Formato: Online Artículo Texto
Lenguaje:English
Publicado: Impact Journals LLC 2019
Materias:
Acceso en línea:https://www.ncbi.nlm.nih.gov/pmc/articles/PMC6756864/
https://www.ncbi.nlm.nih.gov/pubmed/31565189
http://dx.doi.org/10.18632/oncotarget.27182
Descripción
Sumario:The presence of macrophages within breast tumors correlates with metastatic potential. These tumor-associated macrophages often take on a pro-tumorigenic (M2-like) phenotype resulting in the secretion of growth factors and proteases, including the lysosomal protease cathepsin L. Since cathepsin L also is frequently secreted by breast cancer cells and contributes to tumor invasion, metastasis, and angiogenesis, we hypothesized that secretion of cathepsin L by both tumor-associated macrophages and neoplastic cells would facilitate the metastatic phenotype.

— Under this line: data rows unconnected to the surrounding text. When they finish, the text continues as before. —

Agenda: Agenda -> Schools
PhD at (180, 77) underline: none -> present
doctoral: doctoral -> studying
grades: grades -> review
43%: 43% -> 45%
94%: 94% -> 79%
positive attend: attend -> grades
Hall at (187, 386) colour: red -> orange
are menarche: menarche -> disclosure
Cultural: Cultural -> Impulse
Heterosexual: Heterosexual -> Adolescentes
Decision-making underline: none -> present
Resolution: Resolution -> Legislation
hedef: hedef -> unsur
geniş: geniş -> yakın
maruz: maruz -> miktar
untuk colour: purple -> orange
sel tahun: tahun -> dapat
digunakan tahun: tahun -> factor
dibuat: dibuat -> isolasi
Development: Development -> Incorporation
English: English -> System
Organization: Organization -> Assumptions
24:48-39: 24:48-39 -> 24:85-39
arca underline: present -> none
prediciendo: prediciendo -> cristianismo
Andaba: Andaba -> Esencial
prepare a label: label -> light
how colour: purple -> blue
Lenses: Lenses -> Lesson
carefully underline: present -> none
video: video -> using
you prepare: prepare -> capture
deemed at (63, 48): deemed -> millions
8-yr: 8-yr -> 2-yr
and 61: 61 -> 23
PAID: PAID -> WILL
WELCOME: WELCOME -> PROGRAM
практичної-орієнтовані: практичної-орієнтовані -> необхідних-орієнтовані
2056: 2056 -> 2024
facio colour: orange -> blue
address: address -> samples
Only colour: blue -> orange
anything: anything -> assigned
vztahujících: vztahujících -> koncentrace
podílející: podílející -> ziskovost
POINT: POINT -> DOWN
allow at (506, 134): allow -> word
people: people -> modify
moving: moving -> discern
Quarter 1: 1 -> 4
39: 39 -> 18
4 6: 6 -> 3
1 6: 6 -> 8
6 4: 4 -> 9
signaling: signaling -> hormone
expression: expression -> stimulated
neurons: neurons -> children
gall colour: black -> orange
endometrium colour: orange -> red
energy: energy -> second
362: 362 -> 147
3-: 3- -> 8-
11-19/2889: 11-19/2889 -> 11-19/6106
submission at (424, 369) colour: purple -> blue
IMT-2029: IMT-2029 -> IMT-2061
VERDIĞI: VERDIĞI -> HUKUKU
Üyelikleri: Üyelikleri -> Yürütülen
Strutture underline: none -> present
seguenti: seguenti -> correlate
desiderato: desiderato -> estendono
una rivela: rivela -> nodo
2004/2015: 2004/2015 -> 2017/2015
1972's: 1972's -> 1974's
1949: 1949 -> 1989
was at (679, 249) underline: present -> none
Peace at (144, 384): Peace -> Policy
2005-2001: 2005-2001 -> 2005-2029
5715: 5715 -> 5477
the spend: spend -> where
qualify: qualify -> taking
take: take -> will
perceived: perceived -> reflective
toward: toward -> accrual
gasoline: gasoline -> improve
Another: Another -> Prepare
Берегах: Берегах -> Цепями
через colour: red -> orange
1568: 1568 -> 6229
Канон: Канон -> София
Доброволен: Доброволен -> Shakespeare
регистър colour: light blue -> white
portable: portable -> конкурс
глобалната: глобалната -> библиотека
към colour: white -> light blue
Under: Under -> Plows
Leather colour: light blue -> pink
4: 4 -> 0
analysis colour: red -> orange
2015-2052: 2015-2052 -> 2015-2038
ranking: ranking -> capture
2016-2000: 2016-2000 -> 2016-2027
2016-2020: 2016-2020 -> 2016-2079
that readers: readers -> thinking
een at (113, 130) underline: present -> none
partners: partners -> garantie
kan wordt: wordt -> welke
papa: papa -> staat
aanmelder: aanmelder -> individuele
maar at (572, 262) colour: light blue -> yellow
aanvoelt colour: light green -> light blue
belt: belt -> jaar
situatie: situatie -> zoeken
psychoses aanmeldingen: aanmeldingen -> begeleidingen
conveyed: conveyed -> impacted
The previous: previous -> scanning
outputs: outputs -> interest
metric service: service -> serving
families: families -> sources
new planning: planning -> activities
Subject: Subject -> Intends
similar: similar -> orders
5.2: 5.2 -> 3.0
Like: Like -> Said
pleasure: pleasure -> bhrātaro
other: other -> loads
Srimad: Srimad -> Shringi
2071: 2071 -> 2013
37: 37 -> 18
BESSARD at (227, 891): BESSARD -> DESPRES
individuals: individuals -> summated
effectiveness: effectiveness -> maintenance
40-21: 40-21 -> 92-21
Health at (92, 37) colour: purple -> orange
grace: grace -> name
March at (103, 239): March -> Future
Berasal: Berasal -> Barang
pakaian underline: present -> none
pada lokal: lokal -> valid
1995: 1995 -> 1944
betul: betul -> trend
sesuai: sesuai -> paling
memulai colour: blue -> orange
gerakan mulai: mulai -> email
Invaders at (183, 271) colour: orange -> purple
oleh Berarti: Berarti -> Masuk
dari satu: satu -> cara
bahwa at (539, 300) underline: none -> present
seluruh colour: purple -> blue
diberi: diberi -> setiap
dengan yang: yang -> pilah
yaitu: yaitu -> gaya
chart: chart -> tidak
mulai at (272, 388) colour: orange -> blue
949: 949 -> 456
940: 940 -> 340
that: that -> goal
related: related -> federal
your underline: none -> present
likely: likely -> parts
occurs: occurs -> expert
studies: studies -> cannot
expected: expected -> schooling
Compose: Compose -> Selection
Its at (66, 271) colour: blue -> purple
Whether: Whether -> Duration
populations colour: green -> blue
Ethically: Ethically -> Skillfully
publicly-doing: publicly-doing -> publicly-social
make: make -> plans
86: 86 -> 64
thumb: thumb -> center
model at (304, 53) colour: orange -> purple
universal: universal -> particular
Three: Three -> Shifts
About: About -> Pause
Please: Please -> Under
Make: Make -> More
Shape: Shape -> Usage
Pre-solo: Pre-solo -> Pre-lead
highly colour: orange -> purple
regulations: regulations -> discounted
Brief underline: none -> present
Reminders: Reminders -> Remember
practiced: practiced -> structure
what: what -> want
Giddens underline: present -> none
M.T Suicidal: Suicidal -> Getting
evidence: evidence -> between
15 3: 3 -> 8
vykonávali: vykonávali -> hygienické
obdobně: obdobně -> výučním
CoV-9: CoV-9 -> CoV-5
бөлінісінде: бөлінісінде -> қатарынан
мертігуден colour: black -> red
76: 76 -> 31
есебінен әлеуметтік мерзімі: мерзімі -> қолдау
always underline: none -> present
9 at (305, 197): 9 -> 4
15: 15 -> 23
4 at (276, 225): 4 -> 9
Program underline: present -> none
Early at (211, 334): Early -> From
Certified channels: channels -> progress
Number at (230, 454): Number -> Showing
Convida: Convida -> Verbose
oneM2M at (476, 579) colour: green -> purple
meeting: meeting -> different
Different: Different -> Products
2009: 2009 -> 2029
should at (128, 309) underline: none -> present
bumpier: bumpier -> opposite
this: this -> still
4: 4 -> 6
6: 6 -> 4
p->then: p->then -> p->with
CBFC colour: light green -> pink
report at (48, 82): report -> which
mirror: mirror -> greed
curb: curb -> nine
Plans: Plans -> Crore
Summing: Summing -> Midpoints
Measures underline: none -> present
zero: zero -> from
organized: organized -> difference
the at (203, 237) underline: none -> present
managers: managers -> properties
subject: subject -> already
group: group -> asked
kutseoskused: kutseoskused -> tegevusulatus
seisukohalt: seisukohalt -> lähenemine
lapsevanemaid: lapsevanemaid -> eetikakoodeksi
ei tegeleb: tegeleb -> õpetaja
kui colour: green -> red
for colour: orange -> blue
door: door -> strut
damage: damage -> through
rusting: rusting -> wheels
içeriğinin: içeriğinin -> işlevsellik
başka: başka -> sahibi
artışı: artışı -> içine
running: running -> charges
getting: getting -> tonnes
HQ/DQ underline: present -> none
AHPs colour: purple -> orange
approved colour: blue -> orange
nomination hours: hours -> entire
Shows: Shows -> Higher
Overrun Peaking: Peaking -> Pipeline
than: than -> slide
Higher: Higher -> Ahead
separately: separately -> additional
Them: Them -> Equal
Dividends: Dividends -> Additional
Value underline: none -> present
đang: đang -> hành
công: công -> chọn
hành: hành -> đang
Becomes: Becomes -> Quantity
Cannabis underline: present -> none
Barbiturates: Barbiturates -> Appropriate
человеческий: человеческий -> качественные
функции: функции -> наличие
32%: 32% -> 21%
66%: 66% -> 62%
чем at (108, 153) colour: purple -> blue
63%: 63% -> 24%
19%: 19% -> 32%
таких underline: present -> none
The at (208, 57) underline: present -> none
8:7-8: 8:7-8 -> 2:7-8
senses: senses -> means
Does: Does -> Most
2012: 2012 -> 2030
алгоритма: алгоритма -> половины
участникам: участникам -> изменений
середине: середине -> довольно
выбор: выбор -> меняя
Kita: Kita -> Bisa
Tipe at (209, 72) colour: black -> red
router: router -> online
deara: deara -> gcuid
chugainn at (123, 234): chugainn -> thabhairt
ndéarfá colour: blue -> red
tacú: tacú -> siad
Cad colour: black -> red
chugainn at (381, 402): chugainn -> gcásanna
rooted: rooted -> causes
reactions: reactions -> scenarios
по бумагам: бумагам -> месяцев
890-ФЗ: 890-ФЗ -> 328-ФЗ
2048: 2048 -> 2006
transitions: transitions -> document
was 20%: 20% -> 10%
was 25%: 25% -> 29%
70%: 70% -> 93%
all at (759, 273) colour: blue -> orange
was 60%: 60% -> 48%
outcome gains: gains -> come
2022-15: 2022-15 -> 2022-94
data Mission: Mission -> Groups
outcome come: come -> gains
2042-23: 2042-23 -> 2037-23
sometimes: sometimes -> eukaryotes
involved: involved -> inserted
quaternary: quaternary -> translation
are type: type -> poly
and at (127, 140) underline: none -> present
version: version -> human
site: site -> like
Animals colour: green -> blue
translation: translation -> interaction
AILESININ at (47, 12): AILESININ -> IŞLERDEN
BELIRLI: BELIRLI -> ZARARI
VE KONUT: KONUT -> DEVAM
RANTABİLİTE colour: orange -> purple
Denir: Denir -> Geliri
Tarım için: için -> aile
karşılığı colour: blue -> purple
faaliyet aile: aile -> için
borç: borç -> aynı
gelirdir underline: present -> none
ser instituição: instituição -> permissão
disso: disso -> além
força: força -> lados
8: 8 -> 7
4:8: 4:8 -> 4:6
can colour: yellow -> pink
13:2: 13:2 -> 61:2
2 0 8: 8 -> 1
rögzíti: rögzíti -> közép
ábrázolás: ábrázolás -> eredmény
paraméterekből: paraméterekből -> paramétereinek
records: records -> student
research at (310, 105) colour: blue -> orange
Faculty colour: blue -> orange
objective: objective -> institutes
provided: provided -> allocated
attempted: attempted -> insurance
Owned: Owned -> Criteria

Our results showed that the novel cathepsin L/K inhibitors KGP94 and KGP207 could inhibit in vitro M2 macrophage invasion and reduce the macrophage-stimulated invasion of 4T1 murine breast cancer cells. KGP94 and KGP207 treatment also reduced the expression of several M2-associated markers, suggesting that cathepsin L activity may be important for IL-4-driven M0 to M2 differentiation. In addition, cathepsin L shRNA knockdown studies revealed that cathepsin L from both the tumor cell and the macrophage population is important for tumor cell invasion. Thus our data suggest that tumor cells and macrophages may both contribute to the cathepsin L-driven metastatic phenotype of breast cancer. Taken together, these studies highlight the importance of cathepsin L in macrophage functions and suggest that cathepsin inhibition strategies may be therapeutically beneficial by impairing the progression of tumors with high infiltration of M2 macrophages.